:: INSTRUCTIONS TO FOLLOW ::
Copy word for word the stretch of the data below from the line containing "family: Boraginaceae" through the line containing "locality: Starke Co., southeast", including both of those lines.

:: DATA LINES ::
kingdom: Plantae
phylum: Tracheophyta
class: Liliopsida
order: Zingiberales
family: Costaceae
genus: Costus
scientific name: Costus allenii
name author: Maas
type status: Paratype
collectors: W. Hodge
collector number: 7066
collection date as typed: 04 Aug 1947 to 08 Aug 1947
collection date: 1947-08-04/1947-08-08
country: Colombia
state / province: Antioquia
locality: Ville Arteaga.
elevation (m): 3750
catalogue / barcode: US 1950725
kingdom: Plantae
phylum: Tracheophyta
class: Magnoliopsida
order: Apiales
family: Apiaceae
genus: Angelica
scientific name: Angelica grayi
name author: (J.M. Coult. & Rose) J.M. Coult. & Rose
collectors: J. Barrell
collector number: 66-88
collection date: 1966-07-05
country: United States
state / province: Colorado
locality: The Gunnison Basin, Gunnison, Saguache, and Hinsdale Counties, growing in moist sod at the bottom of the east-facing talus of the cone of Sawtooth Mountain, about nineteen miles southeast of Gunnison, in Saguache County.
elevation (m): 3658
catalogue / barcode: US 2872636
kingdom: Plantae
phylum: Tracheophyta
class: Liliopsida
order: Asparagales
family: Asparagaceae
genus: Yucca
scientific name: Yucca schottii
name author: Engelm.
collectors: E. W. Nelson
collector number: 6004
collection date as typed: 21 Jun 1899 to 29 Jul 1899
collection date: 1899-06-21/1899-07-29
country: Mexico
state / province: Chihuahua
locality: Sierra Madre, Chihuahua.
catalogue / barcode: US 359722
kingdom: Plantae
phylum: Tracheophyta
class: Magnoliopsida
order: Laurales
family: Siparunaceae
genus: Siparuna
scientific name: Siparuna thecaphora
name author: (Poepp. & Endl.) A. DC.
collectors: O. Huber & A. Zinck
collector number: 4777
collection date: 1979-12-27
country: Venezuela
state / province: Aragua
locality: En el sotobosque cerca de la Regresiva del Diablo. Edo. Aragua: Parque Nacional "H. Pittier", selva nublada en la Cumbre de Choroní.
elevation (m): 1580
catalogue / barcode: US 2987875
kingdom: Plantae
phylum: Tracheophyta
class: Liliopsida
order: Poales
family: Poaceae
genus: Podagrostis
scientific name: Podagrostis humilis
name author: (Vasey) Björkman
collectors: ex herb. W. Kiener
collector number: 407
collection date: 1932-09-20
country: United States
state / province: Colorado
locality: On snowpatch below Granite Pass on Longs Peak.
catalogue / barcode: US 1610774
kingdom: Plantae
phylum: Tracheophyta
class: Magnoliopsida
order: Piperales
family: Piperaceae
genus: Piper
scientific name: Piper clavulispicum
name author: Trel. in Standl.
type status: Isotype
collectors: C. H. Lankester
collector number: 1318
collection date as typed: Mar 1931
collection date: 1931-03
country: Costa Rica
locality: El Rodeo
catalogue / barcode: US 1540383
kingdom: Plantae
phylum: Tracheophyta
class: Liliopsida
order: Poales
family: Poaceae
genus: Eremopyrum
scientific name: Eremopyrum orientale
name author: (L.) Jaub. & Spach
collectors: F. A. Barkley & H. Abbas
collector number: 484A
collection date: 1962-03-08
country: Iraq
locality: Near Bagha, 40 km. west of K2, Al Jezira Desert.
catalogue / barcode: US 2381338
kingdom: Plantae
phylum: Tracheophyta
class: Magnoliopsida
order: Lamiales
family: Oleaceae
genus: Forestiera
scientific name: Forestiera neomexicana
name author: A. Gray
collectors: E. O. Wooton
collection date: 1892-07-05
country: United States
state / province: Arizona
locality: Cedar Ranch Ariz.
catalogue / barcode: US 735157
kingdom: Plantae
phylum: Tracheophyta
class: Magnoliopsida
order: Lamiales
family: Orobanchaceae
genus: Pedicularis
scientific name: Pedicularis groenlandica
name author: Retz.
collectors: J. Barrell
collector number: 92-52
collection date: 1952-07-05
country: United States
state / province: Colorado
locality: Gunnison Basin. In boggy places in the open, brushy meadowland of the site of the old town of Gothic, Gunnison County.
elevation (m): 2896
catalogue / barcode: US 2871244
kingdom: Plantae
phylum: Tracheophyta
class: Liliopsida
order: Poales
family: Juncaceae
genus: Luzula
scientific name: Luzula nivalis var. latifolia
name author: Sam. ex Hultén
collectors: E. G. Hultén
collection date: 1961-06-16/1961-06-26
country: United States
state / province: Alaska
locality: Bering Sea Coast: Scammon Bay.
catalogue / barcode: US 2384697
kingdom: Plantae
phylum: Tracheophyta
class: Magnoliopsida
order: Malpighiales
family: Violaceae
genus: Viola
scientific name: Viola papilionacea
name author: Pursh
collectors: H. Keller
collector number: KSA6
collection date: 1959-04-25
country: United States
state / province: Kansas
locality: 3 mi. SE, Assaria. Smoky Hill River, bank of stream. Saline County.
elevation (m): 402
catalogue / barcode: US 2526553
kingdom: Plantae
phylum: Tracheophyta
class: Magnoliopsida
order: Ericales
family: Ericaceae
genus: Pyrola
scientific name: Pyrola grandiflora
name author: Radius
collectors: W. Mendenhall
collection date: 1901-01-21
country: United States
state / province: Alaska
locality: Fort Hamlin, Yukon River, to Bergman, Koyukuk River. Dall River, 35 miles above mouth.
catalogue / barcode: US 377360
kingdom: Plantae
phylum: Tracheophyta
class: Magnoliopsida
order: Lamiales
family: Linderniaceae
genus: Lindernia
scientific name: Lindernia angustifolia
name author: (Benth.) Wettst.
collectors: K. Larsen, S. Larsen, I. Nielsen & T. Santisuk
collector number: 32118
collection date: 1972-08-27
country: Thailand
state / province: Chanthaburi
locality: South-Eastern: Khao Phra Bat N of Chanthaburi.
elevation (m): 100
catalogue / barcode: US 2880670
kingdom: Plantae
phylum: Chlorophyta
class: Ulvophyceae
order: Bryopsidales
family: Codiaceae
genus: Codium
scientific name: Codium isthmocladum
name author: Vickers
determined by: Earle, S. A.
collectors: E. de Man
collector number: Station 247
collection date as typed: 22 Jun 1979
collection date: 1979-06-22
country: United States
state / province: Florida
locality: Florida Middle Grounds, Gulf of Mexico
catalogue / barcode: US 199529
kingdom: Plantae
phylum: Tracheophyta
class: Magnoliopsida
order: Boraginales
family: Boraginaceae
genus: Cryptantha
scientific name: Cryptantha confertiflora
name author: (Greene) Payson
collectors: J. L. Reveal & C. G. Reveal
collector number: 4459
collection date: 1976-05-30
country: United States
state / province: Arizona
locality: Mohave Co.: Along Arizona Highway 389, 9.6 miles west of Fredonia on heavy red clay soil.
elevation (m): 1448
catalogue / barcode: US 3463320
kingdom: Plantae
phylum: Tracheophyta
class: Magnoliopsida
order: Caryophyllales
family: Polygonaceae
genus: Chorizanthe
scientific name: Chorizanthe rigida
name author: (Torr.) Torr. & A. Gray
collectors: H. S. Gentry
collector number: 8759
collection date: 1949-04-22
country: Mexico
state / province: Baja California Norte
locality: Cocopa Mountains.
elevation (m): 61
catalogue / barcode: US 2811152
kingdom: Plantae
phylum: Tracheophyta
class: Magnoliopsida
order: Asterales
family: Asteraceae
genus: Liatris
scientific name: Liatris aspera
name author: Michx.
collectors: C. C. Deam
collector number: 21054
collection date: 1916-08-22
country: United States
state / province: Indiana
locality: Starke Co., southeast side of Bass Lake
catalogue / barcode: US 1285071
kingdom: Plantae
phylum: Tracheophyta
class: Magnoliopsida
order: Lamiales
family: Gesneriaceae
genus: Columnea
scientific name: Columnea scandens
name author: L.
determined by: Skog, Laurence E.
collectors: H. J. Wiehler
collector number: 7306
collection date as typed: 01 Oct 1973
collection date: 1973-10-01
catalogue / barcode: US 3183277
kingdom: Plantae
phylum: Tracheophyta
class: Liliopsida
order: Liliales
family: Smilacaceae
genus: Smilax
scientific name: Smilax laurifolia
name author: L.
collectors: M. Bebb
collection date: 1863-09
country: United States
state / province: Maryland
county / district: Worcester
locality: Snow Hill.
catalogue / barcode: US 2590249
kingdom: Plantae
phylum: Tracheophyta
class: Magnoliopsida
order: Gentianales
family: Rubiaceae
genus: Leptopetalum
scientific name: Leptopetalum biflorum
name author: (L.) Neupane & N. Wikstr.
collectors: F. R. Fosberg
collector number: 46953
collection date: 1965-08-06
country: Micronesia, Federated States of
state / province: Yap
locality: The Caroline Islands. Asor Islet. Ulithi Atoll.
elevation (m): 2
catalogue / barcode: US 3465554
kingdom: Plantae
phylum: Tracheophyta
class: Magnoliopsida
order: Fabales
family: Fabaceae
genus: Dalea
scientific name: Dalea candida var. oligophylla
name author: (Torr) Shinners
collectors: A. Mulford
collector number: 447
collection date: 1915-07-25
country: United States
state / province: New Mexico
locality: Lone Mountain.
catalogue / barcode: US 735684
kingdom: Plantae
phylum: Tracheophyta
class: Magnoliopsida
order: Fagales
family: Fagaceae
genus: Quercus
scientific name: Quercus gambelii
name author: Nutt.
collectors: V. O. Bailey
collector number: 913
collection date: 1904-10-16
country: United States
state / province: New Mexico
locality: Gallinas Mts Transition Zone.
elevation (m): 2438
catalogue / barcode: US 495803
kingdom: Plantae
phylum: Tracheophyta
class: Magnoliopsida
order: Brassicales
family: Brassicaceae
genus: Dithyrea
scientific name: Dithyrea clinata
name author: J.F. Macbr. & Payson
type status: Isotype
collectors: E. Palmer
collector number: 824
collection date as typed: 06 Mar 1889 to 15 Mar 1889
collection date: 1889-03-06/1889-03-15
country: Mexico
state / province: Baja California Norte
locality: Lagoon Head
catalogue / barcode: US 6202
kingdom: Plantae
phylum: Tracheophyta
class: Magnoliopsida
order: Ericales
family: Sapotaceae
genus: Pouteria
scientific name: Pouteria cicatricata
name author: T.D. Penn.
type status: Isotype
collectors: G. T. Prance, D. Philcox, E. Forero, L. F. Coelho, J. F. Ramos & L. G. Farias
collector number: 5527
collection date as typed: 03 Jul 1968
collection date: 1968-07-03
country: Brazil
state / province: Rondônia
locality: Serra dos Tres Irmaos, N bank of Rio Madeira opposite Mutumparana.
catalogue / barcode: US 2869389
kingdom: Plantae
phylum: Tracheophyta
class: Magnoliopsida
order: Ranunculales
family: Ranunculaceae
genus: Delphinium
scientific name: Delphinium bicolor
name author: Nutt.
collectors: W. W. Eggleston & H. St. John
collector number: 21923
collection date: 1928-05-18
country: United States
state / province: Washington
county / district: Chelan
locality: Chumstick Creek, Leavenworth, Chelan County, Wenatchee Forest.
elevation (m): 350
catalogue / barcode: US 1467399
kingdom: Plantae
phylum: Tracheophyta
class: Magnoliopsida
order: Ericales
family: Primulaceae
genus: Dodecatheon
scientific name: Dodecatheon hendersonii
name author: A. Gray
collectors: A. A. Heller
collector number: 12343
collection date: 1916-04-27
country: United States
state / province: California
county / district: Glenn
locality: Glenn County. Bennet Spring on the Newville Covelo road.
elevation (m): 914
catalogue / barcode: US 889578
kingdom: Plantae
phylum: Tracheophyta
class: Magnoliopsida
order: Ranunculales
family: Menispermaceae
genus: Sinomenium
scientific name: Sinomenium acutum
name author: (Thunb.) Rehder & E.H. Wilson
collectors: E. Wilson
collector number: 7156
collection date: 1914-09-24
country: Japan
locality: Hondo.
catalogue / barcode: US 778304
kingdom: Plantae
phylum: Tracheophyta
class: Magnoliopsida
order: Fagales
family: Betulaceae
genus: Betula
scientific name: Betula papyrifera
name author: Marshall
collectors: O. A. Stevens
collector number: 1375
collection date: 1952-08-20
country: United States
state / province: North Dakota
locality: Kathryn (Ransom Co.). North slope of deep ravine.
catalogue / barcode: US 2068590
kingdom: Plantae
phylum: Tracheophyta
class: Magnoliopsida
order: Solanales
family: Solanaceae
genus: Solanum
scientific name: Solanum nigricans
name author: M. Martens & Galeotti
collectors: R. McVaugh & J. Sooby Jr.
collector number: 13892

:: FULL OUTPUT ::
family: Boraginaceae
genus: Cryptantha
scientific name: Cryptantha confertiflora
name author: (Greene) Payson
collectors: J. L. Reveal & C. G. Reveal
collector number: 4459
collection date: 1976-05-30
country: United States
state / province: Arizona
locality: Mohave Co.: Along Arizona Highway 389, 9.6 miles west of Fredonia on heavy red clay soil.
elevation (m): 1448
catalogue / barcode: US 3463320
kingdom: Plantae
phylum: Tracheophyta
class: Magnoliopsida
order: Caryophyllales
family: Polygonaceae
genus: Chorizanthe
scientific name: Chorizanthe rigida
name author: (Torr.) Torr. & A. Gray
collectors: H. S. Gentry
collector number: 8759
collection date: 1949-04-22
country: Mexico
state / province: Baja California Norte
locality: Cocopa Mountains.
elevation (m): 61
catalogue / barcode: US 2811152
kingdom: Plantae
phylum: Tracheophyta
class: Magnoliopsida
order: Asterales
family: Asteraceae
genus: Liatris
scientific name: Liatris aspera
name author: Michx.
collectors: C. C. Deam
collector number: 21054
collection date: 1916-08-22
country: United States
state / province: Indiana
locality: Starke Co., southeast side of Bass Lake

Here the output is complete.